Monday, February 04, 2008

Dr. Alice Joan G. Ferrer:
The Restless Beauty and Brain


Melchor F. Cichon
February 6, 2008

“I am restless and I feel guilty when I do nothing.”

This was her response when I asked her how she describes herself.

And her restlessness pays.

Since her graduation from college in 1991, she has been involved in scientific researches, and creative works, including dream analysis. Her latest craze is painting on egg shells.

Dr. Alice Joan G. Ferrer, or Alice, as she is fondly called by her colleagues, was born in Dumangas, Iloilo. But her family moved to Jaro, Iloilo City when she was already 13 years old, about to start first year high school. But now she resides in Guimaras with her husband, Jerry, and her three children. Her eldest, a girl, is taking up nursing.

Alice is the fourth of the five siblings. Two of her sisters are chemical engineers, while her other sister is a medical doctor. Their youngest, a boy, is a police officer.

After graduation from high school as salutatorian from the West Visayas State University, she enrolled at the UP Visayas College of Arts and Sciences, majoring in economics and psychology.

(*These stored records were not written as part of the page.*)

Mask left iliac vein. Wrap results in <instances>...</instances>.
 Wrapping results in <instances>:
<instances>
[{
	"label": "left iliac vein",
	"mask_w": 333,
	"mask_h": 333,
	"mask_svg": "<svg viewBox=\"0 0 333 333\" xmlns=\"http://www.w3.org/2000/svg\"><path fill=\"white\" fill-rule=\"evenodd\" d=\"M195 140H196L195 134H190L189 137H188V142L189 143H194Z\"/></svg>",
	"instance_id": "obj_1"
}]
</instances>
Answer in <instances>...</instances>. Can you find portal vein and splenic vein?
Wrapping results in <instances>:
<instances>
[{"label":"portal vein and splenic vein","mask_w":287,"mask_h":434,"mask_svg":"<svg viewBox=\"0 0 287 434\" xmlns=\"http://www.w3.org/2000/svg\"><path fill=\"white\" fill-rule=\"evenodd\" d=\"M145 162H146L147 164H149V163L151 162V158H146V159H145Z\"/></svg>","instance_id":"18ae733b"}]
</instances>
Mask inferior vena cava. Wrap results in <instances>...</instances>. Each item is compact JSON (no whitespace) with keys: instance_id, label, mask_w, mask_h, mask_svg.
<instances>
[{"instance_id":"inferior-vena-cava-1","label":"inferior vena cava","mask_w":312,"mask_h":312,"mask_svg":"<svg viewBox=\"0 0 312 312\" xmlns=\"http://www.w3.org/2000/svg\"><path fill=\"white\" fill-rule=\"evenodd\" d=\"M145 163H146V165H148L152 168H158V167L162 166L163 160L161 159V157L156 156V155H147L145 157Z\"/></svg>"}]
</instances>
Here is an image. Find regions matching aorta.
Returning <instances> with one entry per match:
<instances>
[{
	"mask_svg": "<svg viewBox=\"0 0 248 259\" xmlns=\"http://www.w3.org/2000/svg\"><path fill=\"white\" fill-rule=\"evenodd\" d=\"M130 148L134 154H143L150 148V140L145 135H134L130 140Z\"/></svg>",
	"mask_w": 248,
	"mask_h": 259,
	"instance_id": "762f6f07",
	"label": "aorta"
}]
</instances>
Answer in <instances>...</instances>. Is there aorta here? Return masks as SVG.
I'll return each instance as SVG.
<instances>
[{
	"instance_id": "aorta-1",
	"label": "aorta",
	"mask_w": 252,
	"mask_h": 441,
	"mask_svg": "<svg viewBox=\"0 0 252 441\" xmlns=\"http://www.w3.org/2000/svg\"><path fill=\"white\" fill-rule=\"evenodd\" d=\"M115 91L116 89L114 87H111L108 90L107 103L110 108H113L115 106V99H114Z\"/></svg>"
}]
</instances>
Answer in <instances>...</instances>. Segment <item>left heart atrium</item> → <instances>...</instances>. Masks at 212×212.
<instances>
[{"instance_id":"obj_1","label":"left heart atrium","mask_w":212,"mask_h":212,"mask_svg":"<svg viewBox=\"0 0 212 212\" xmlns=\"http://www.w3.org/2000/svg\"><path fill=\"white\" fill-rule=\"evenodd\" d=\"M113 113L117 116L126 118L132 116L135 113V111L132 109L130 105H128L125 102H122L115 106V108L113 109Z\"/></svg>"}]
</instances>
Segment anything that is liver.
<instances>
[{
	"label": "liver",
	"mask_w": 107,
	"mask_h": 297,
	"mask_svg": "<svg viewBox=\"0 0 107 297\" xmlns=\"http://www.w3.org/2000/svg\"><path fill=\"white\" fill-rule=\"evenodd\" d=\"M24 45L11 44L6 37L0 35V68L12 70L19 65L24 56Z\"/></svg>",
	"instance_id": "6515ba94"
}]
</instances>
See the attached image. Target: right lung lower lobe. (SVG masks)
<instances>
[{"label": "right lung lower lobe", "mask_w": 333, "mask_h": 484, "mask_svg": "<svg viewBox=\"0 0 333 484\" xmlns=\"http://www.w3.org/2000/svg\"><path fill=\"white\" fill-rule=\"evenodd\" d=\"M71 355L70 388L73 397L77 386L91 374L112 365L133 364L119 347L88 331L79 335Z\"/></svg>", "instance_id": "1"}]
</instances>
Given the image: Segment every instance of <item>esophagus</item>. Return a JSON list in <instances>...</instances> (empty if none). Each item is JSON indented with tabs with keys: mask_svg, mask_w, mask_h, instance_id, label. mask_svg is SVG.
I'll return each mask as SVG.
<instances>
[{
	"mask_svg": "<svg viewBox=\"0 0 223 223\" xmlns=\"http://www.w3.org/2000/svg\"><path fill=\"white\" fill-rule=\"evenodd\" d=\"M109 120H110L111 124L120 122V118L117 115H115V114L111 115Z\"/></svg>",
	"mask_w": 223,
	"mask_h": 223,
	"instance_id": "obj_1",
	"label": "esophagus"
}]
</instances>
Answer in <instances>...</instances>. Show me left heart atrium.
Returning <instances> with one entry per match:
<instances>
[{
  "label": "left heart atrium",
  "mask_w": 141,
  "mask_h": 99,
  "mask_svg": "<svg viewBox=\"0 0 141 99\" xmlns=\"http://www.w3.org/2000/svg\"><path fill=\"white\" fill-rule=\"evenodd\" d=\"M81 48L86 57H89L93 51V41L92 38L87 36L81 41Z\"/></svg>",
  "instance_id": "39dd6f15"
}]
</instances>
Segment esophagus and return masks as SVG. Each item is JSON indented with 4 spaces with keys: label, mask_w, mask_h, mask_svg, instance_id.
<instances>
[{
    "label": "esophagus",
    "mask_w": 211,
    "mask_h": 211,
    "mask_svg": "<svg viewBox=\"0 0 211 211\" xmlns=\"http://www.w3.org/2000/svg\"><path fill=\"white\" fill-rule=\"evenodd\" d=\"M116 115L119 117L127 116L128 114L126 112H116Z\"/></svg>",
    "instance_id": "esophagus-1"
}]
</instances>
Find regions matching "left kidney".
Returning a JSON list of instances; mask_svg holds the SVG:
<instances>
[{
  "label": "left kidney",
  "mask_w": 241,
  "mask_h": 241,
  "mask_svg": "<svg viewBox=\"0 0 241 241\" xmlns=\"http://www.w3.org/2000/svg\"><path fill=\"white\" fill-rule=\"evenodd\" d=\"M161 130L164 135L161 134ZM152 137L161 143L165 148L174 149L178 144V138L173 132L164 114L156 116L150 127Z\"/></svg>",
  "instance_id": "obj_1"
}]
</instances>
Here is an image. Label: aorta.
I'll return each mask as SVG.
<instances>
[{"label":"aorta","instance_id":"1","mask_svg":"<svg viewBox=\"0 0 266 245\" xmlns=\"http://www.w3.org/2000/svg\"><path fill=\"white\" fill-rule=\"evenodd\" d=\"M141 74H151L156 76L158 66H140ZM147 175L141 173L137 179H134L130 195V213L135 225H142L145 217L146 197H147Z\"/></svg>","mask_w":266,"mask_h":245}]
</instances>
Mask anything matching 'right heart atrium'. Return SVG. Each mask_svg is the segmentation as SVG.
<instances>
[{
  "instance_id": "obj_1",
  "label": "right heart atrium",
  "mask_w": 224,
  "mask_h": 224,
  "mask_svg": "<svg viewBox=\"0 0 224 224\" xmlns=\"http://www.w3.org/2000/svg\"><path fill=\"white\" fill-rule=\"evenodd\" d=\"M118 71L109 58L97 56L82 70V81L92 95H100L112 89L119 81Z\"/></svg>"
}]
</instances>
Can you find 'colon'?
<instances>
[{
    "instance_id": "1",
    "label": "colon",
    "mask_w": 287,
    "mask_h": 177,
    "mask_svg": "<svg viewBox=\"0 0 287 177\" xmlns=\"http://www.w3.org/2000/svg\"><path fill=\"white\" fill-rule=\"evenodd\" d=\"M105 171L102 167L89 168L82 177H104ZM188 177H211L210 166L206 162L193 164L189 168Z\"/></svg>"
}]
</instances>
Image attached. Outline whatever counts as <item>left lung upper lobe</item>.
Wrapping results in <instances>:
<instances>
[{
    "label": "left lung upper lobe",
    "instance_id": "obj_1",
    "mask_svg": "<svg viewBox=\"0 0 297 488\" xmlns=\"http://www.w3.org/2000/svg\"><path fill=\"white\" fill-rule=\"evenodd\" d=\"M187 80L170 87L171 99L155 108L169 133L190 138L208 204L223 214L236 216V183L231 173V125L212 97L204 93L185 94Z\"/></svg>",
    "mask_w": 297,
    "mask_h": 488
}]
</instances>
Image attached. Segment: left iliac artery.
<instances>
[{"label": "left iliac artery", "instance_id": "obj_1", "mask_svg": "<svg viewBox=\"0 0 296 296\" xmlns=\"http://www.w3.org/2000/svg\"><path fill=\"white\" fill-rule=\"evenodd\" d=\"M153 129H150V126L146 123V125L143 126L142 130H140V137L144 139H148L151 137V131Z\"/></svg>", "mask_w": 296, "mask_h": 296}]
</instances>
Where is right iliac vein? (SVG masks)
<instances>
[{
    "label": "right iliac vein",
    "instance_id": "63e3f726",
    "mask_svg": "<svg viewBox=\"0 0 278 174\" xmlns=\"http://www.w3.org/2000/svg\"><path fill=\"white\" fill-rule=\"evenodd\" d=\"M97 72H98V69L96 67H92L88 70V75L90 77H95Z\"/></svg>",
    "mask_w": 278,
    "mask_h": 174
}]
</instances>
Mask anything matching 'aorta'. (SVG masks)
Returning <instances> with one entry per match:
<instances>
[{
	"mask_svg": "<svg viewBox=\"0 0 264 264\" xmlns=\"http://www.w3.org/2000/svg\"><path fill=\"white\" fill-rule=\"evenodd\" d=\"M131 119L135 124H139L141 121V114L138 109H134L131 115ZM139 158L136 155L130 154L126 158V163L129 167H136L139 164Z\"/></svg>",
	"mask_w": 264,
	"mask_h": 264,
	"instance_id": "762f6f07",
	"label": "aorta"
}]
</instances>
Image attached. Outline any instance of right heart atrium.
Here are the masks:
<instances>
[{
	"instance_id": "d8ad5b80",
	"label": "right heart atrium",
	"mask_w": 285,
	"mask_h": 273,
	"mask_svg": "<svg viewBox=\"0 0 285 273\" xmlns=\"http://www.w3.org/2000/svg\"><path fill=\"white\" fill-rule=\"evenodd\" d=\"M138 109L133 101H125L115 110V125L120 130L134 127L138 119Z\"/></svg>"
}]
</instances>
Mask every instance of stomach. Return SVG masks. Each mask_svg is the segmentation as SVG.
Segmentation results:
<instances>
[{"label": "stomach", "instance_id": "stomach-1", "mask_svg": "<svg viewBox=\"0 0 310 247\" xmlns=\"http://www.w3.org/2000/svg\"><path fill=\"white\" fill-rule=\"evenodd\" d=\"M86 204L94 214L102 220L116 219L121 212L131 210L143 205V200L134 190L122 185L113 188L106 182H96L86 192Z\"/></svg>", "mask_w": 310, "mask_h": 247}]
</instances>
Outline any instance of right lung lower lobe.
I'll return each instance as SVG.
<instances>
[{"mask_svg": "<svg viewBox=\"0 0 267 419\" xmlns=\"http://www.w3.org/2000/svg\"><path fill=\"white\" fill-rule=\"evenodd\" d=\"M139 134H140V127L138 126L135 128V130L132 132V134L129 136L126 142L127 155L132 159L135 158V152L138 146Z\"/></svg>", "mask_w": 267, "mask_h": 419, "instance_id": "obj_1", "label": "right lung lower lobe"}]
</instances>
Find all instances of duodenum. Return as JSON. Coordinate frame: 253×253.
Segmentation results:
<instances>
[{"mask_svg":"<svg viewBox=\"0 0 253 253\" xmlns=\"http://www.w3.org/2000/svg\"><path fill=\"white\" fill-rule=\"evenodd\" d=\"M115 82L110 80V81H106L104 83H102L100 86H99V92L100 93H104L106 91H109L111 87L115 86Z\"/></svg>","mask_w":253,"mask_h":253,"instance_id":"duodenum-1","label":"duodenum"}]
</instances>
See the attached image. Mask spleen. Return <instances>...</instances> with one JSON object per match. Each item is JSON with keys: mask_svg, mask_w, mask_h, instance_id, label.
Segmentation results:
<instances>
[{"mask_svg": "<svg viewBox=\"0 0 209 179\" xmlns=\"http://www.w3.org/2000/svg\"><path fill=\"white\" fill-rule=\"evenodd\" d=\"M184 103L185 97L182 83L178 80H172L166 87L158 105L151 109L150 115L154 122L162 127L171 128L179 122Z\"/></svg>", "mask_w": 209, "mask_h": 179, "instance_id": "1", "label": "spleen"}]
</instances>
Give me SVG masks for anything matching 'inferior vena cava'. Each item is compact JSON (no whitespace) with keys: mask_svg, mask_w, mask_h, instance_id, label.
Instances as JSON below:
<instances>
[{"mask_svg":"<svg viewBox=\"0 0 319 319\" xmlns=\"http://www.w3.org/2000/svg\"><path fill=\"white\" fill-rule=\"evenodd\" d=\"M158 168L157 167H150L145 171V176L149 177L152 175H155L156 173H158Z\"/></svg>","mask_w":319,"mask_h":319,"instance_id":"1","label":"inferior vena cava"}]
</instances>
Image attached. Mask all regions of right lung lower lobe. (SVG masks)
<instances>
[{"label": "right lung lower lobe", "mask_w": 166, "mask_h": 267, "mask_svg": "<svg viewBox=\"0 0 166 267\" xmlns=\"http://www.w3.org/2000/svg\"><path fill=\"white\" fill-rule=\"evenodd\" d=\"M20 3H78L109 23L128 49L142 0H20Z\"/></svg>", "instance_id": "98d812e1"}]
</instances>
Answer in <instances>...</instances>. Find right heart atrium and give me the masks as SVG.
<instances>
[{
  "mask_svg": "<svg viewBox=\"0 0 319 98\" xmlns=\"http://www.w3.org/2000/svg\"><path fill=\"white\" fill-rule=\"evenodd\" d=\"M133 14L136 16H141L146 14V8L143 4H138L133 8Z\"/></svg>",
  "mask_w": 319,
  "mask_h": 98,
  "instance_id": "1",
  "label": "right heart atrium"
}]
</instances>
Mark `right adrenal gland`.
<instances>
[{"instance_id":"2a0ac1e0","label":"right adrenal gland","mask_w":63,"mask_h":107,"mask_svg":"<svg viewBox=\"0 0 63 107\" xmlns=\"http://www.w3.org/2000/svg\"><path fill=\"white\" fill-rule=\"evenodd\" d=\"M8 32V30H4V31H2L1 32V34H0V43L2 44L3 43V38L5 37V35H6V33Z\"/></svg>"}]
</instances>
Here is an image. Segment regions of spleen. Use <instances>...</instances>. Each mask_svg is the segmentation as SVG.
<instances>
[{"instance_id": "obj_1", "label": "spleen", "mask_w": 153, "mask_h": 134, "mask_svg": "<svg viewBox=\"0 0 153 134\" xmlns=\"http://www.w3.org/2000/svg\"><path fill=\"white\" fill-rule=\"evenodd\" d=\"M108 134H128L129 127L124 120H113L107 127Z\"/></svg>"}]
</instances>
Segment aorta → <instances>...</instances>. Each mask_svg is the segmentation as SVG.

“Truly”, she said, “I did not like economics. In fact, it was not me who filled up my UPCAT application form. My sister’s boyfriend did it for me. My mother wanted me to take up law to help the poor. But truly I did not know what to get in college.”

After studying some units in economics, she thought of shifting to management. But she disregarded the idea when she realized that it would take her longer time to finish her degree.

But eventually, she loved the course. She in fact was a Drillon-Fonacier Scholar for two years.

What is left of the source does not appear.